■ **Requirement**: Only one stretch of the records below should be repeated. It starts with the line containing "organized under the Law" and goes on through the line containing "ADMINISTRATION AND COLLECTION COSTS", exactly as written.
*****
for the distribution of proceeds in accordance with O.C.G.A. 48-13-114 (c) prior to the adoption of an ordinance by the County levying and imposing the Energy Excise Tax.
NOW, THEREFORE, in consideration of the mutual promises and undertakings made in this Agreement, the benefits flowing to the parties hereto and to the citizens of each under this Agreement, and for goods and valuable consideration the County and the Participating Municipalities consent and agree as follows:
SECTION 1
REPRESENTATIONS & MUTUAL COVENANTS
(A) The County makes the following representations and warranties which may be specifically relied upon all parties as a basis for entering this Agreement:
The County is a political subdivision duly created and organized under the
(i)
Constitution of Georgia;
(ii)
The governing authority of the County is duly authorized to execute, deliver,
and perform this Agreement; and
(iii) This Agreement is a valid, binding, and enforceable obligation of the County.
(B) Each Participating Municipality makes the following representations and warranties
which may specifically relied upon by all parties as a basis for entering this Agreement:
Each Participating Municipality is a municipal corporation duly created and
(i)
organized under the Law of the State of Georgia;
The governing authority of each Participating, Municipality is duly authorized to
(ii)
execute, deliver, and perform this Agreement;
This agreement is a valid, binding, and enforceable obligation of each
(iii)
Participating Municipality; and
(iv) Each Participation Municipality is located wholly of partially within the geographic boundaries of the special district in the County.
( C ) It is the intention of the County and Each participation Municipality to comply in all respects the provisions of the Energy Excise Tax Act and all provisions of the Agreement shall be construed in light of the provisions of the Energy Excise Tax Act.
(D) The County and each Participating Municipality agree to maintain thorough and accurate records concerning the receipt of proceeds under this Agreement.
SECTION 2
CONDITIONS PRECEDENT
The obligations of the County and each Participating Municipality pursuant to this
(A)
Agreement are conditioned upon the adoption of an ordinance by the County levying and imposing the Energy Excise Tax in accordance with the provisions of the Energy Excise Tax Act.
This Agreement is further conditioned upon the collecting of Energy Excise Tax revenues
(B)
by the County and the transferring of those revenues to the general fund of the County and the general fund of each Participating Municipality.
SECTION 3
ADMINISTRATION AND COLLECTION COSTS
*****
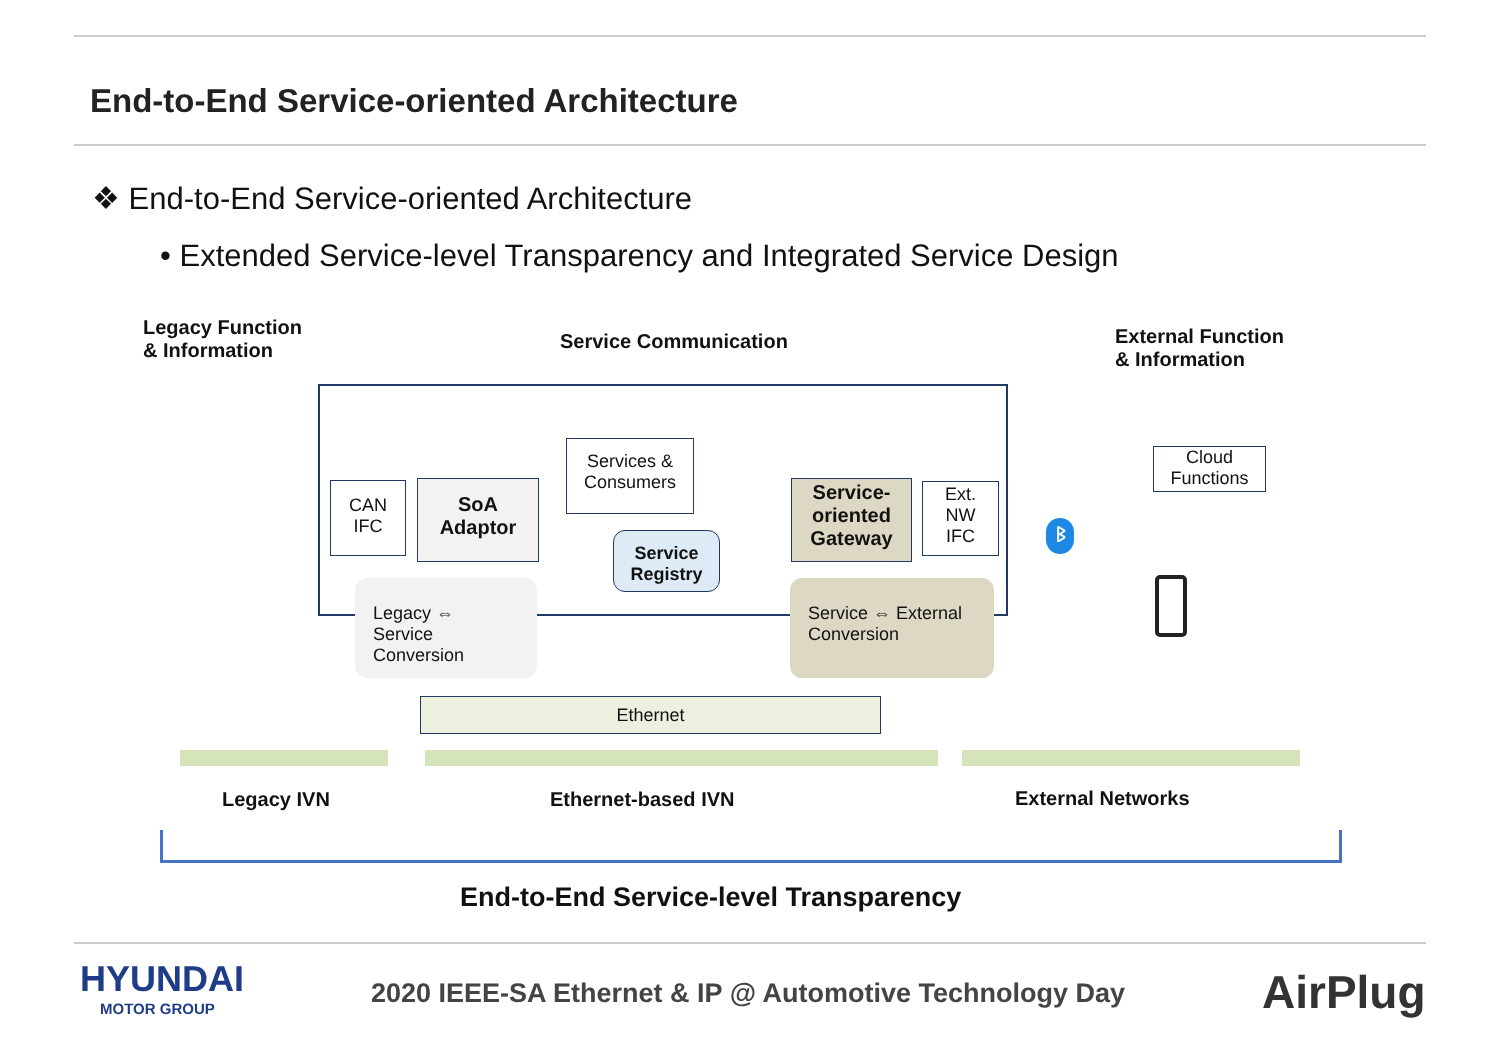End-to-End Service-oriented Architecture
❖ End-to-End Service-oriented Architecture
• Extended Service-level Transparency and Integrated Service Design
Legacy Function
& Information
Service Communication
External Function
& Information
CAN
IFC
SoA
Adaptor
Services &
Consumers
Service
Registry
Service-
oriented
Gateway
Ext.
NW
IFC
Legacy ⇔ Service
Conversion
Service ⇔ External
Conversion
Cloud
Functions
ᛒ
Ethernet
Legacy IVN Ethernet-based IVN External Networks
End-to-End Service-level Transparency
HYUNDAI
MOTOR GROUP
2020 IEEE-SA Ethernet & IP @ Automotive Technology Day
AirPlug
*****
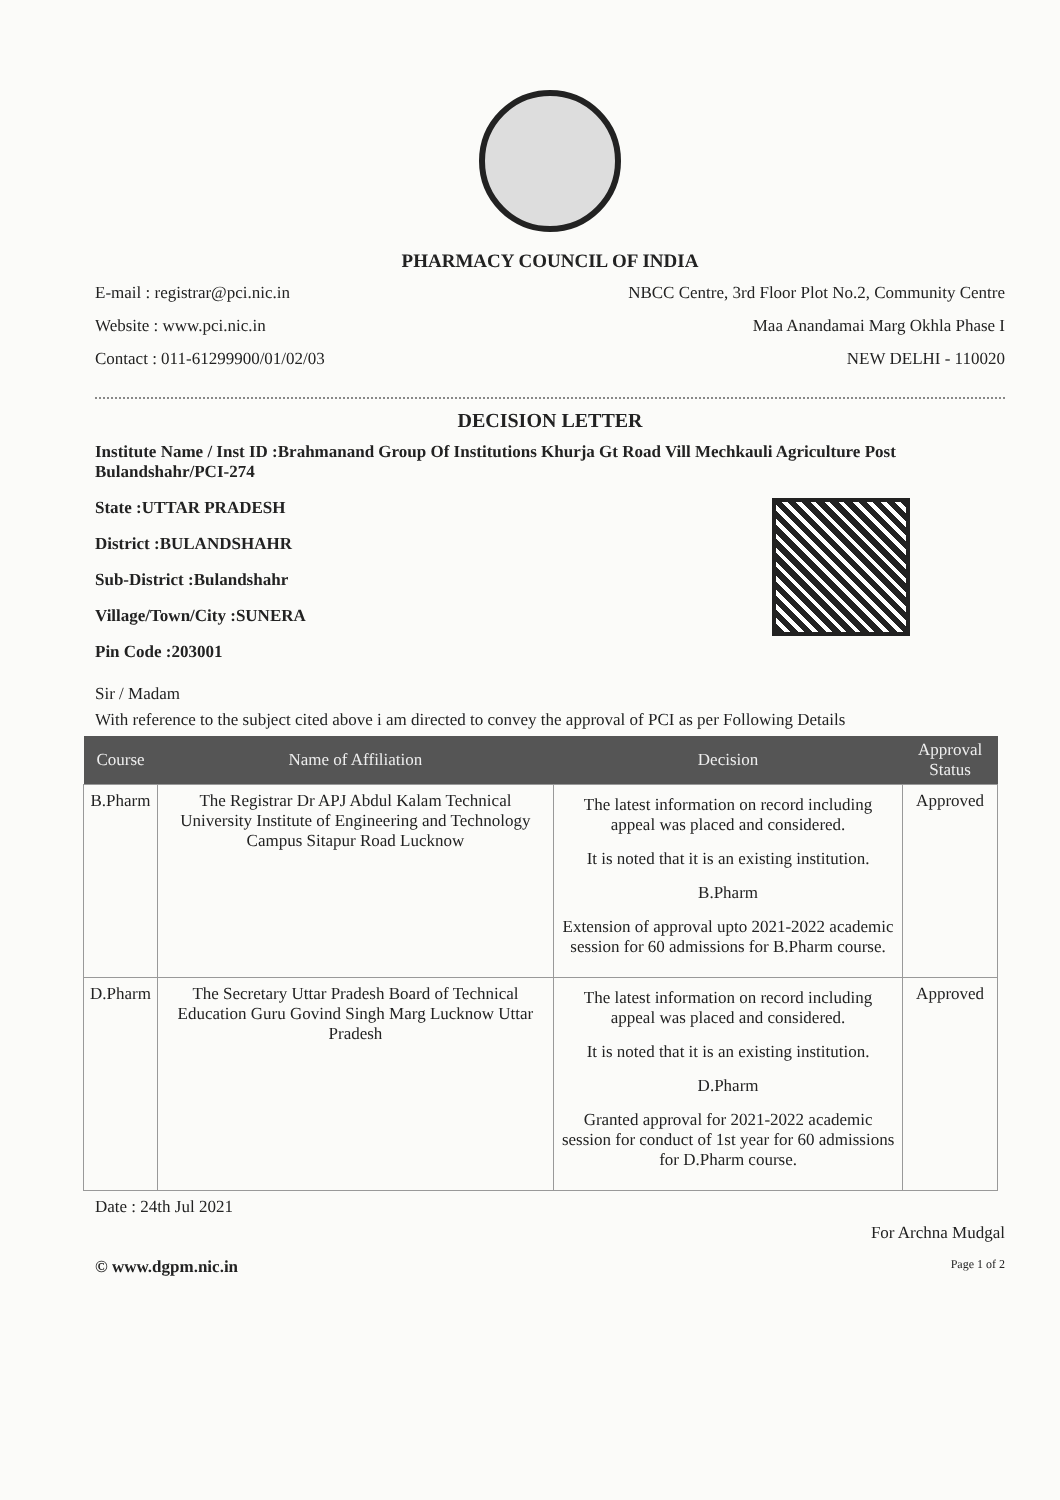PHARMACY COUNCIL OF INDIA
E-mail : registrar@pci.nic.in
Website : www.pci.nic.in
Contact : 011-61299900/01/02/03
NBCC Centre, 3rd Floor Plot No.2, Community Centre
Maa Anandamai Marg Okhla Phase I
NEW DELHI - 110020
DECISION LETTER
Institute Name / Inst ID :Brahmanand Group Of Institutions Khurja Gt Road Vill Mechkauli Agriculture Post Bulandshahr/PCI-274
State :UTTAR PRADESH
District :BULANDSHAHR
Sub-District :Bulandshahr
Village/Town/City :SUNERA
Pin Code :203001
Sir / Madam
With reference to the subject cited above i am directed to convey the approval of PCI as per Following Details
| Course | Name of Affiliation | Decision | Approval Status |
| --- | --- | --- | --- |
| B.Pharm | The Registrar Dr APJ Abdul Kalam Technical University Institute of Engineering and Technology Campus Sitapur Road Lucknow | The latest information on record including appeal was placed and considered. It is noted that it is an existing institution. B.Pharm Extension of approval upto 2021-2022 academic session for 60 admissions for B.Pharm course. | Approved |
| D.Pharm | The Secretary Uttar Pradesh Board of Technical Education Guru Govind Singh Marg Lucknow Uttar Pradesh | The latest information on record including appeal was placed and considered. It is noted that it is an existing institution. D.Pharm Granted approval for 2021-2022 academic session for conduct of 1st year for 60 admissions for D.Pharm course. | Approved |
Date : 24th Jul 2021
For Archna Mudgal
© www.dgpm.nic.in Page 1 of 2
*****
■ **Solution for this problem**:
organized under the Law of the State of Georgia;
The governing authority of each Participating, Municipality is duly authorized to
(ii)
execute, deliver, and perform this Agreement;
This agreement is a valid, binding, and enforceable obligation of each
(iii)
Participating Municipality; and
(iv) Each Participation Municipality is located wholly of partially within the geographic boundaries of the special district in the County.
( C ) It is the intention of the County and Each participation Municipality to comply in all respects the provisions of the Energy Excise Tax Act and all provisions of the Agreement shall be construed in light of the provisions of the Energy Excise Tax Act.
(D) The County and each Participating Municipality agree to maintain thorough and accurate records concerning the receipt of proceeds under this Agreement.
SECTION 2
CONDITIONS PRECEDENT
The obligations of the County and each Participating Municipality pursuant to this
(A)
Agreement are conditioned upon the adoption of an ordinance by the County levying and imposing the Energy Excise Tax in accordance with the provisions of the Energy Excise Tax Act.
This Agreement is further conditioned upon the collecting of Energy Excise Tax revenues
(B)
by the County and the transferring of those revenues to the general fund of the County and the general fund of each Participating Municipality.
SECTION 3
ADMINISTRATION AND COLLECTION COSTS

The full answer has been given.